Cuando el fin justifica los miedos.

MiedosEl fin, según aprendí leyendo a Maquiavelo, justifica los medios. En consecuencia, temo mucho, la aceptación natural del fin está supeditada al reconocimiento, admisión y beneplácito de los medios. No puede ser de otra forma. No si lo que se busca como tal es la consecusión de objetivos y, en una de esas, la consagración de ciertos logros.

Dicho en otras palabras, si mamar y silbar son, como todo mundo debería saberlo, tareas de suyo incompatibles, el implicado, por principio de cuentas, debe tener presente que no se pueden hacer, por muy hocicón que sea, ambas cosas a un mismo tiempo. Del mismo modo, ya entrado en gastos, el susodicho igualmente ha de asumir, tras elegir aquella que mejor convenga a sus inquietudes e intereses, que no se puede silbar sin de pronto escupir, ni mamar sin que en una de esas se pegue un tope.

Sin embargo, la vida no se llamaría vida sin los lúdicos casos de aquellos que, tras nunca haber tenido maldita la cosa y por azares del destino llegan a tener, resulta que quieren los placeres del azul celeste sin que les cueste ni un tantito. Toman posesión del fin pretendiendo pasar por alto los medios y en su afán de no asumir ni correr riesgos, se dan a la labor de desarrollar una paranoia de tal envergadura que en cuestión de tiempo, menos del que cualquiera pudiera imaginar, les llena la casa de mieditos, mismos que se dedican a apapachar y ver crecer con la abnegación propia del padre que entiende en la sobreprotección de los hijos la única forma de garantizar la preservación de su propia especie.

Es entonces cuando la marrana twists the tail y la frase cambia en su sentido y contexto: El fin justifica sus miedos.
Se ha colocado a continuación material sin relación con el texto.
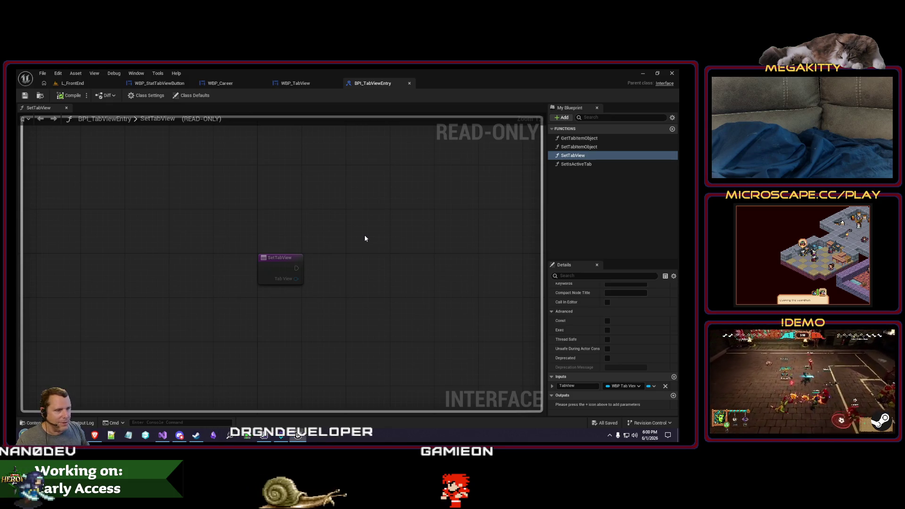
click(89, 83)
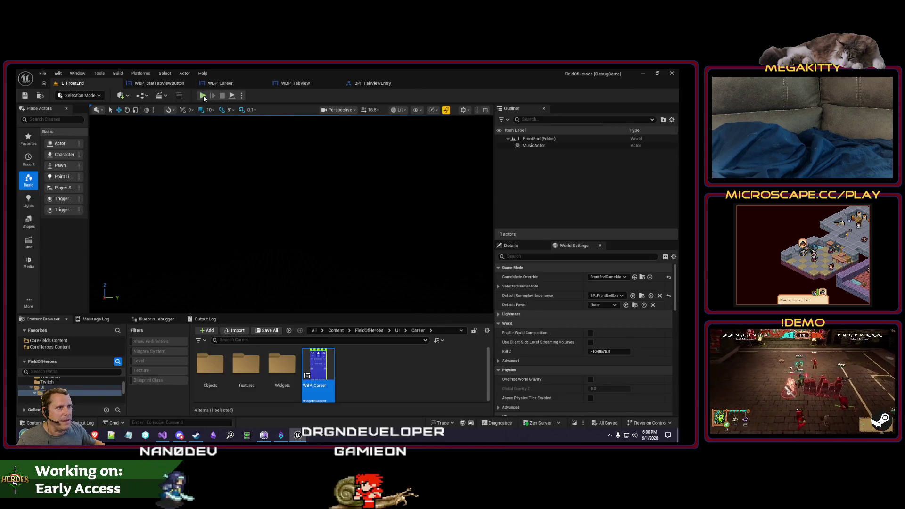
Play-test the front end in the editor twice, stopping each session with Escape.
key(alt+p)
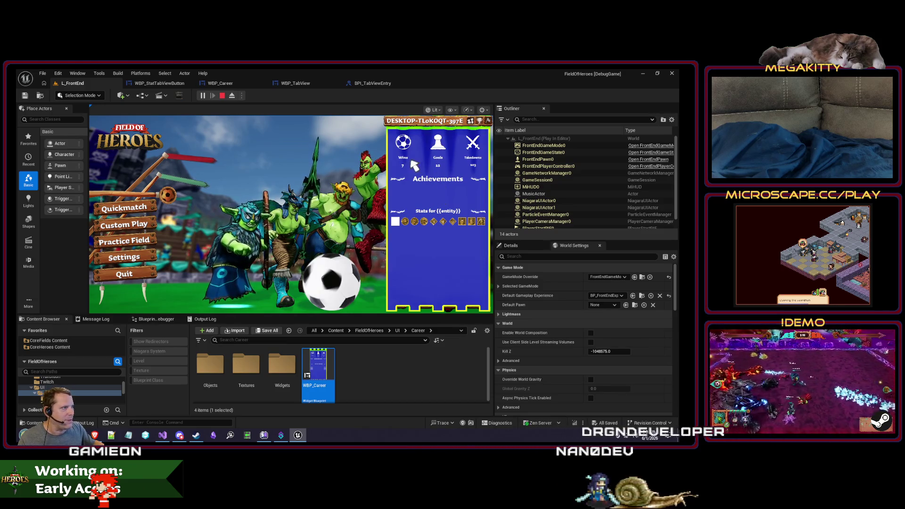
key(Escape)
click(156, 85)
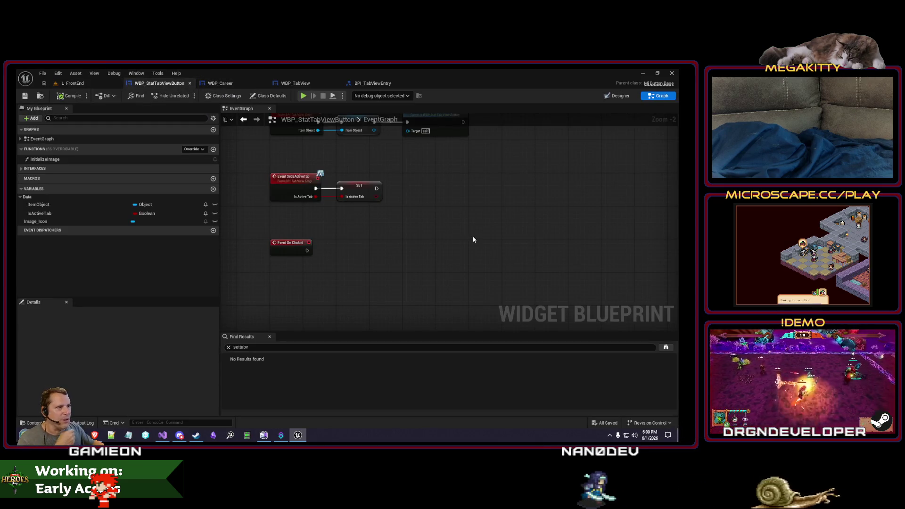
click(72, 83)
click(211, 91)
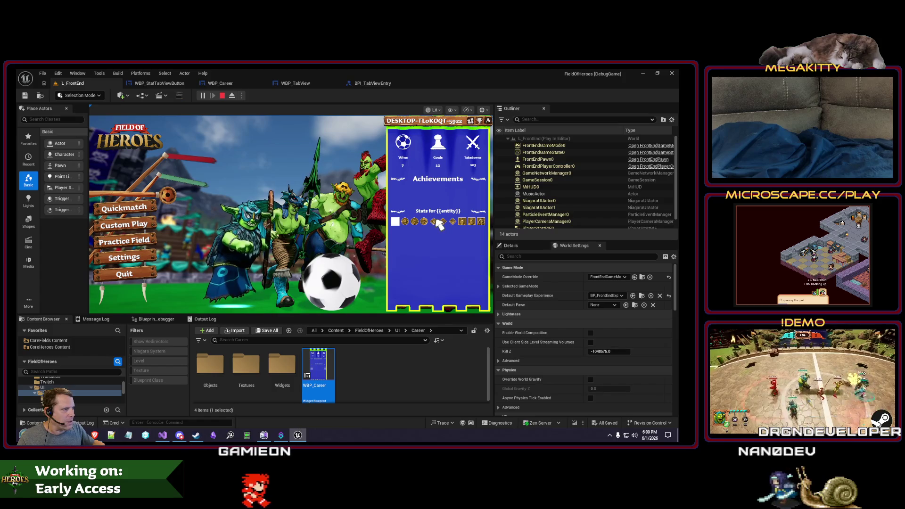
key(Escape)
Ya no es el fin entendido como objetivo, sino el fin en su contexto temporal: «The End»; y ya no son los medios, sino los miedos, el vehículo para justificar su proceder y, en el peor de los casos, su improceder ante la ineludible tarea de tomar decisiones. Asumir se vuelve repartir y el riesgo no se toma, sino se enajena, sea por las buenas o por las malas.  Pero no es que les sobren las razones, pues el miedo, dicen como consuelo, no anda en burro. Sí en cambio es que de tanto cacarear se va complicando eso de poner los huevos. Y así, de a poquitos, como no queriendo la cosa, la maravilla del poder va tornando en penitencia.

Abandonar el barco, jamás. Eso no es algo que se le pueda pedir a quien toda la vida se ha asoleado bajo la etiqueta de náufrago. Como sea, a pesar de sus miedos y muchas veces a través y con salvocunducto de ellos, abrazándoles a su pecho como la mejor de las coartadas, defenderán su posición y tratarán de convencer al prójimo que ellos tienen la razón de su actuar y más aún, de defender su porción de tierra firme, no importa que para ello deban enfangar la de los demás, si de ello depende atender su simple y llano derecho de poner a salvo su pellejo.

Una y otra vez harán y se deslindarán; dirán y desmentirán, hablarán de todo y todos omitiendo los detalles que les implique y venderán a su propia hermana de ser preciso, a fin de calmar la ira del monstruo ambicioso pero temeroso que les gobierna desde las entrañas.

Pero nada es para siempre. Cuando llega la hora de poner cada cosa en su lugar, no hay pero ni miedo que valga. Irremediablemente a cada uno le irá tocando pagar en la medida que fue comprando enemigos y vendiendo su alma al diablo en busca de alianzas.

La justicia tarda, pero llega. Y así es como el abusivo aprenderá que del placer al padecer hay la misma distancia que del gozo al pozo.